Reference: https://www.regextester.com/106421

In the works... still trying to figure out how to make this work...

In [None]:
emoji_text = r'Thats great! 😆😆😆😛'

pattern = re.compile("(<u\\+\\w+?>)")

print(pattern.search(emoji_text))



None


1. What is the function that creates Regex objects?

    - re.compile(r'')

2. Why are raw strings often used when creating Regex objects?

    - Because Regex frequently use backslashes, and to avoid having to use extra backslashes to escape Python parsing...

3. What does the search() method return?

    - returns None if pattern not found
    - returns Match object if one match found

4. How do you get the actual strings that match the pattern from a Match object?
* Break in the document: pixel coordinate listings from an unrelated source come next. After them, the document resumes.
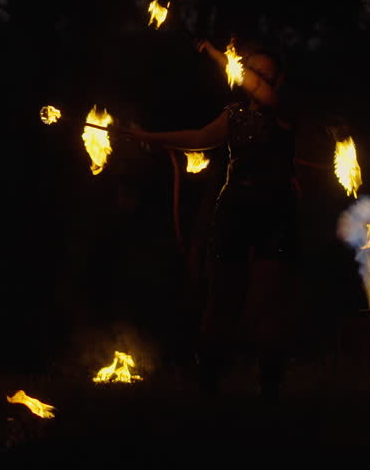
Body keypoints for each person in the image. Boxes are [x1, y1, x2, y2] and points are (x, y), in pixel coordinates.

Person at [124, 41, 301, 408]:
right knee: (220, 301)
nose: (252, 77)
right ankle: (207, 390)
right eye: (250, 69)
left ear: (277, 80)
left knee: (269, 303)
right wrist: (148, 138)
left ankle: (269, 395)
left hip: (275, 212)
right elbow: (199, 139)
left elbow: (256, 89)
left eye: (262, 73)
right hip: (234, 209)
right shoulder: (234, 114)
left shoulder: (283, 110)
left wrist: (217, 54)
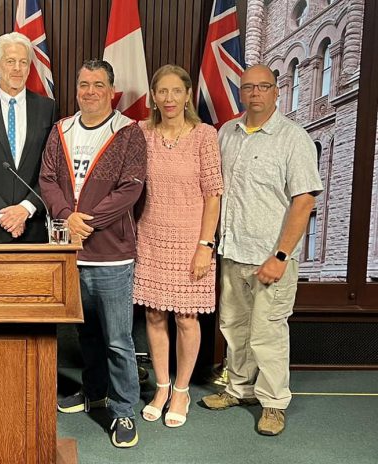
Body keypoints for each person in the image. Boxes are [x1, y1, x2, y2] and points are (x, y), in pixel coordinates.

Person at [201, 64, 323, 436]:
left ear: (276, 91)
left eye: (263, 86)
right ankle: (240, 389)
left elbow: (304, 202)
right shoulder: (227, 133)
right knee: (234, 327)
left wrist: (281, 256)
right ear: (241, 91)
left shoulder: (293, 137)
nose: (255, 93)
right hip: (233, 249)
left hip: (272, 256)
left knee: (267, 332)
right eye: (248, 87)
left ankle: (273, 403)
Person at [40, 59, 147, 449]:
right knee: (85, 333)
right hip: (70, 252)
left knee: (118, 339)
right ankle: (95, 391)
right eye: (84, 84)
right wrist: (67, 216)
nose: (90, 91)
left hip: (112, 255)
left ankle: (124, 411)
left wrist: (88, 221)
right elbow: (47, 178)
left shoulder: (128, 133)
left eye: (98, 85)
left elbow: (131, 187)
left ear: (111, 90)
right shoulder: (61, 130)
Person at [133, 65, 223, 428]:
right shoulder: (142, 132)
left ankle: (182, 390)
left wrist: (205, 244)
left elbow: (213, 196)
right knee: (154, 315)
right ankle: (161, 386)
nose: (168, 99)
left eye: (176, 91)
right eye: (161, 91)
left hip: (191, 241)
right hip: (150, 237)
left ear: (188, 95)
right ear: (154, 96)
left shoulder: (205, 135)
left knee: (186, 318)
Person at [0, 32, 57, 243]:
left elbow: (53, 168)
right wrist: (4, 215)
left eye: (23, 62)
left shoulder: (47, 109)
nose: (17, 68)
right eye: (10, 61)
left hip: (34, 229)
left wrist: (26, 208)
    - .group() method returns actual matched text

5. In the regex created from r'(\d\d\d)-(\d\d\d-\d\d\d\d)', what does group 0 cover? Group 1? Group 2?
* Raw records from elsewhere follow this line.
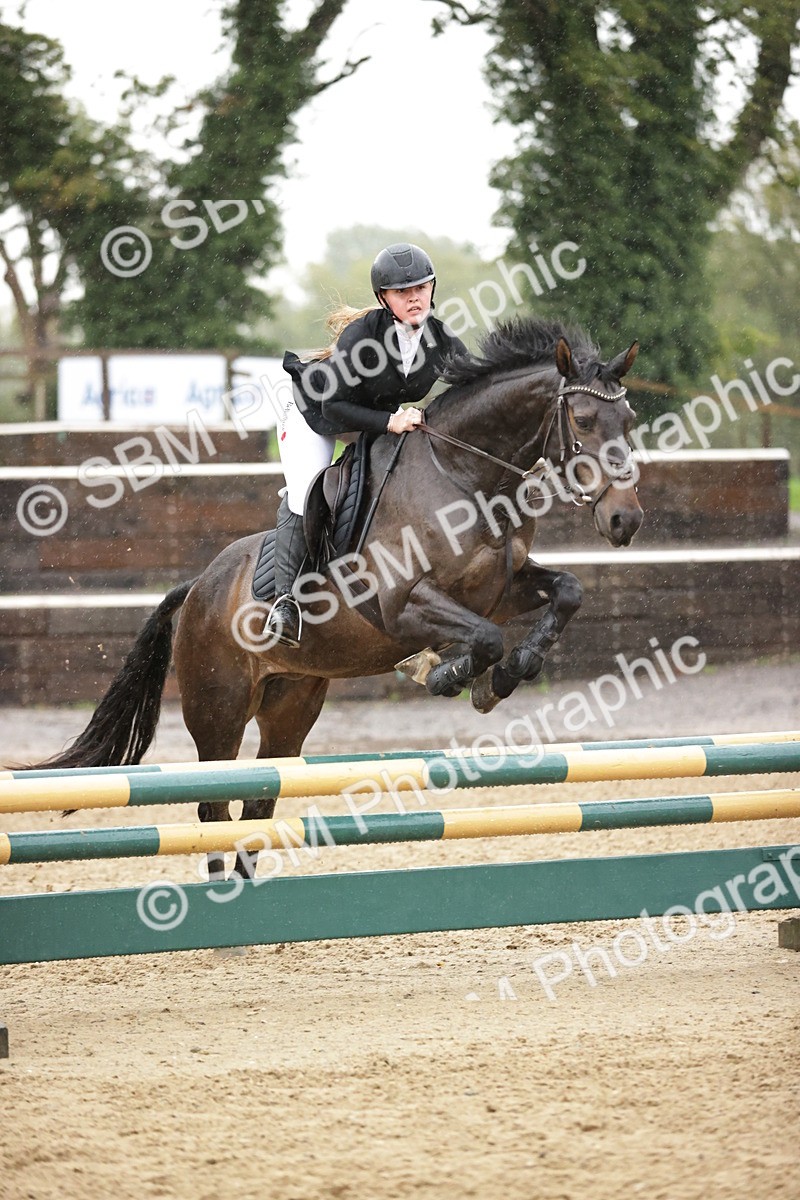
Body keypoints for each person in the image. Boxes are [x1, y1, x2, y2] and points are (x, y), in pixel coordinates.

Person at [269, 241, 468, 647]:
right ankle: (284, 602)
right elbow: (334, 406)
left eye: (421, 287)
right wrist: (392, 421)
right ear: (384, 298)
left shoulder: (439, 339)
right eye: (402, 292)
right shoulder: (362, 336)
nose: (414, 298)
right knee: (306, 492)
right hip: (314, 413)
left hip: (368, 420)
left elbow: (476, 386)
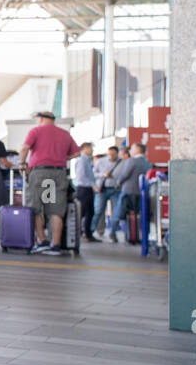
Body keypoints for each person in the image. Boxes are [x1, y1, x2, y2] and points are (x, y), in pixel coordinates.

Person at [19, 110, 79, 256]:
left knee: (35, 207)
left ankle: (42, 241)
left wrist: (22, 164)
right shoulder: (64, 134)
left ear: (41, 119)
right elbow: (77, 153)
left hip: (40, 173)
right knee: (55, 210)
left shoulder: (36, 131)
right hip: (58, 173)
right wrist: (61, 158)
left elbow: (25, 148)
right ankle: (55, 245)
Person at [108, 143, 150, 243]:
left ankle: (113, 233)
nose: (131, 150)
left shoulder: (132, 161)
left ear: (137, 150)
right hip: (141, 192)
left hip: (128, 191)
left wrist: (118, 183)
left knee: (118, 213)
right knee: (136, 215)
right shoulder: (147, 163)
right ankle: (135, 236)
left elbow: (125, 174)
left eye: (132, 148)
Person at [93, 145, 122, 237]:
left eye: (113, 155)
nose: (111, 156)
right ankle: (96, 230)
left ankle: (113, 233)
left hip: (115, 189)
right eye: (109, 154)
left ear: (117, 154)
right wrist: (103, 175)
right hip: (102, 189)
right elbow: (93, 173)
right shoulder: (100, 161)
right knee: (98, 211)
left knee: (116, 212)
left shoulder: (122, 162)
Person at [72, 141, 99, 242]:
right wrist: (93, 185)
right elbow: (82, 175)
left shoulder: (86, 160)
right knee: (85, 212)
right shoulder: (82, 160)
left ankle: (86, 233)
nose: (92, 150)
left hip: (85, 188)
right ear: (85, 148)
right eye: (91, 148)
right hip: (84, 188)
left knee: (88, 212)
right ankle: (84, 233)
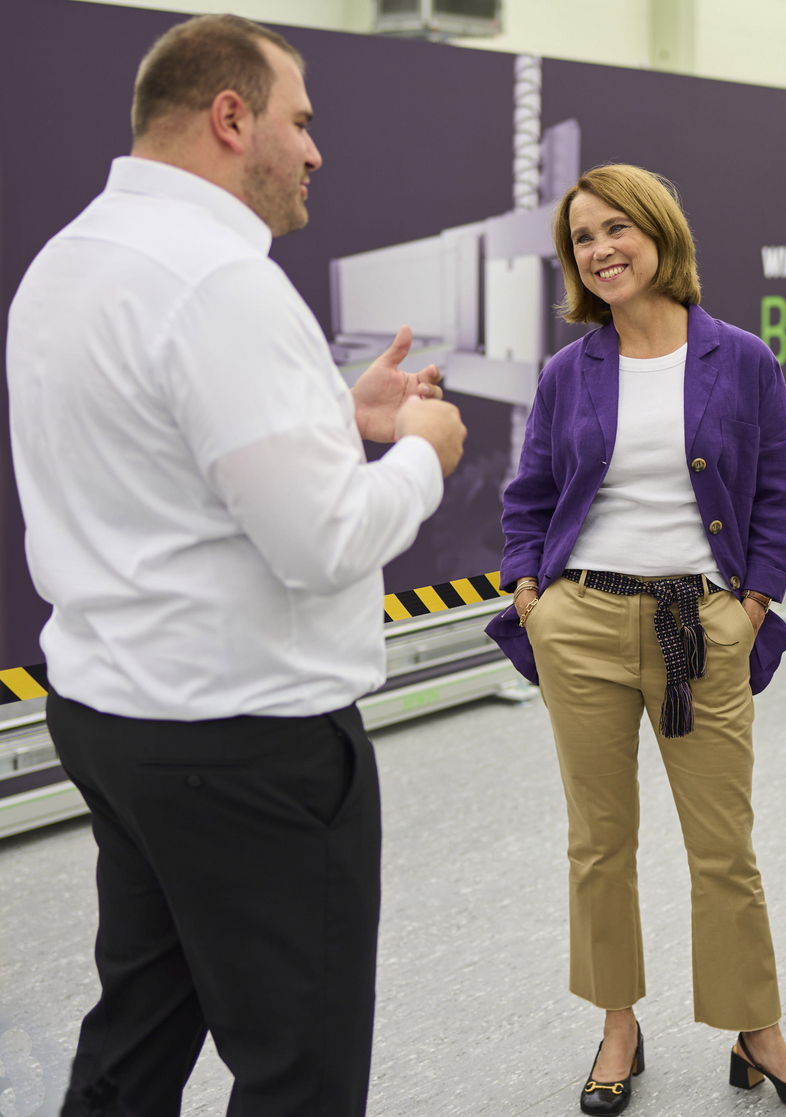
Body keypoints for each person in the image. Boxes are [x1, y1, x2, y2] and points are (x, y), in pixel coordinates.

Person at [5, 15, 466, 1116]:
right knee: (296, 1070)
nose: (314, 151)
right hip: (249, 752)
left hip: (115, 719)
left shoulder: (71, 259)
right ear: (229, 118)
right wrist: (422, 456)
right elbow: (322, 545)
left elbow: (163, 452)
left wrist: (329, 414)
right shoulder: (221, 282)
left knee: (140, 1027)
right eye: (299, 122)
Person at [486, 164, 786, 1116]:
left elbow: (777, 489)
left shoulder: (743, 358)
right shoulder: (569, 373)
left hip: (703, 626)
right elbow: (528, 497)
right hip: (582, 625)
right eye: (581, 239)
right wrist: (531, 590)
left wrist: (754, 600)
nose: (599, 250)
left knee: (723, 844)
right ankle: (617, 1025)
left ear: (658, 232)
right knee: (599, 843)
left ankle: (755, 1029)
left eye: (616, 229)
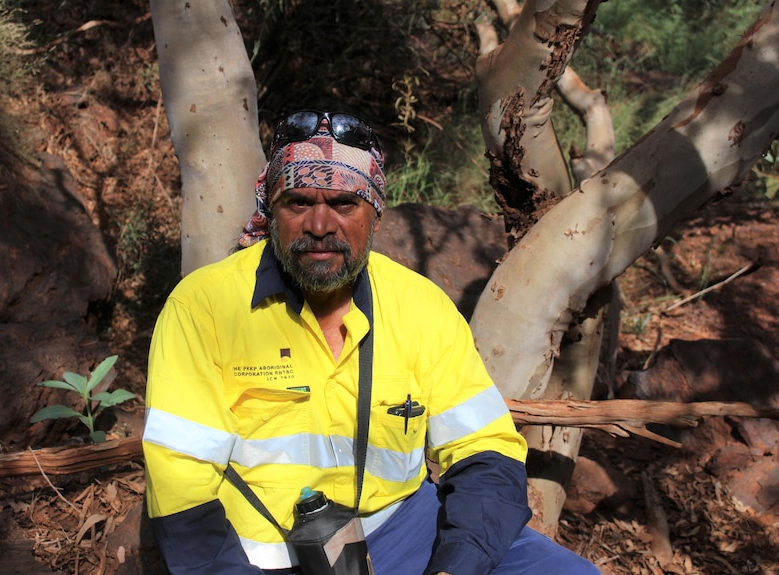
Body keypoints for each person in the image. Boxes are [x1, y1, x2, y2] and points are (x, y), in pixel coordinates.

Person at [142, 110, 600, 575]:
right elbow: (182, 487)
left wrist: (454, 567)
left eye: (344, 203)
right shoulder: (204, 307)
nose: (320, 225)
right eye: (298, 202)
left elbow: (486, 450)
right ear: (270, 210)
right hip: (264, 556)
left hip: (403, 527)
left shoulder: (420, 306)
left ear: (375, 212)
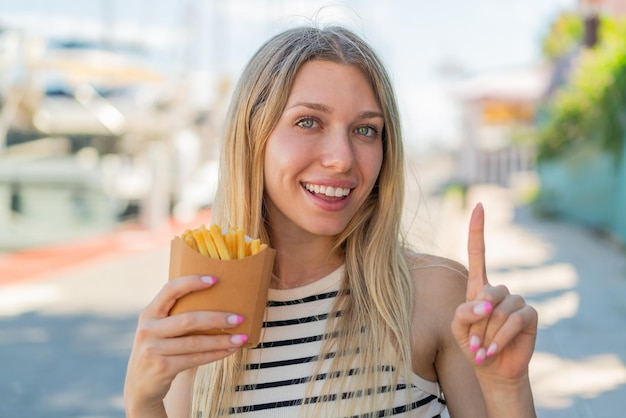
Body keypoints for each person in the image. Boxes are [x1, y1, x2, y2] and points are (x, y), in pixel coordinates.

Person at [124, 25, 538, 418]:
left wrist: (507, 388)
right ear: (252, 135)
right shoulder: (200, 309)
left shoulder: (432, 295)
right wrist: (143, 404)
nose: (342, 157)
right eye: (308, 122)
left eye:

    - group 0 : 415-555-4242 (all matched text)
    - group 1 : 415
    - group 2 : 555-4242

6. Parentheses and periods have specific meanings in regular expression syntax. How would you specify that you want a regex to match actual parentheses and period characters?

    - escape characters \( and \) and \.

7. The findall() method returns a list of strings or a list of tuples of strings. What makes it return one or the other?
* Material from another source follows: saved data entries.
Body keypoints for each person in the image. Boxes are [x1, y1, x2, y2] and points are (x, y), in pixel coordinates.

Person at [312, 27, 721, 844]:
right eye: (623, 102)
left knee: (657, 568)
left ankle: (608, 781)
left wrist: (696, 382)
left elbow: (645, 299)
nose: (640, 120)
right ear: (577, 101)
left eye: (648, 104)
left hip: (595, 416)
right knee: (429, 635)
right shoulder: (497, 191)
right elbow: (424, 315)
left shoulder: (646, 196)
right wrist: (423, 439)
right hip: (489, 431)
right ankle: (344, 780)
    - List of Strings: as long as no groups in the regex
    - List of Tuples: if groups present in the regex

8. What does the | character signify in regular expressions?

    - Pipe to match one of many regex

9. What two things does the ? character signify in regular expressions?

    - Preceding group is an Optional Pattern
    - Zero or One time

10. What is the difference between the + and * characters in regular expressions?

    - * : Zero or More
    - + : Once or More

11. What is the difference between {3} and {3,5} in regular expressions?

    - {3} 3 times
    - {3,5} 3-5 timess (greedy)

12. What do the \d, \w, and \s shorthand character classes signify in regular expressions?

    - \d : digit 0 to 9
    - \w : any letter, numeric digit, or undersscore (word)
    - \s : any space, tab, or newline

13. What do the \D, \W, and \S shorthand character classes signify in regular expressions?

    - \D : NOT digit 0 to 9
    - \W : NOT letter, numeric digit, or undersscore (word)
    - \S : NOT space, tab, or newline

14. What is the difference between .* and .*??

    - .* : Matches Everything
    - .+ : Matches Everything except empty strings

15. What is the character class syntax to match all numbers and lowercase letters?

    - /[0-9a-z]/ 

16. How do you make a regular expression case-insensitive?

    - re.compile 2nd parameter re.IGNORECASE

17. What does the . character normally match? What does it match if re.DOTALL is passed as the second argument to re.compile()?

    - Wildcard = Anything except \n
    - Wildcard = Anything

18. If numRegex = re.compile(r'\d+'), what will numRegex.sub('X', '12 drummers, 11 pipers, five rings, 3 hens') return?

    - 'X drummers, X pipers, five rings, X hens'

19. What does passing re.VERBOSE as the second argument to re.compile() allow you to do?

    - ignore whitespace and comments in your regex 

20. How would you write a regex that matches a number with commas for every three digits? It must match the following:

'42'
'1,234'
'6,368,745'
but not the following:

'12,34,567' (which has only two digits between the commas)
'1234' (which lacks commas)

    - \d{1,3}(,\d{3})*

21. How would you write a regex that matches the full name of someone whose last name is Watanabe? You can assume that the first name that comes before it will always be one word that begins with a capital letter. The regex must match the following:

'Haruto Watanabe'
'Alice Watanabe'
'RoboCop Watanabe'
but not the following:

'haruto Watanabe' (where the first name is not capitalized)
'Mr. Watanabe' (where the preceding word has a nonletter character)
'Watanabe' (which has no first name)
'Haruto watanabe' (where Watanabe is not capitalized)

22. How would you write a regex that matches a sentence where the first word is either Alice, Bob, or Carol; the second word is either eats, pets, or throws; the third word is apples, cats, or baseballs; and the sentence ends with a period? This regex should be case-insensitive. It must match the following:

'Alice eats apples.'
'Bob pets cats.'
'Carol throws baseballs.'
'Alice throws Apples.'
'BOB EATS CATS.'
but not the following:

'RoboCop eats apples.'
'ALICE THROWS FOOTBALLS.'
'Carol eats 7 cats.'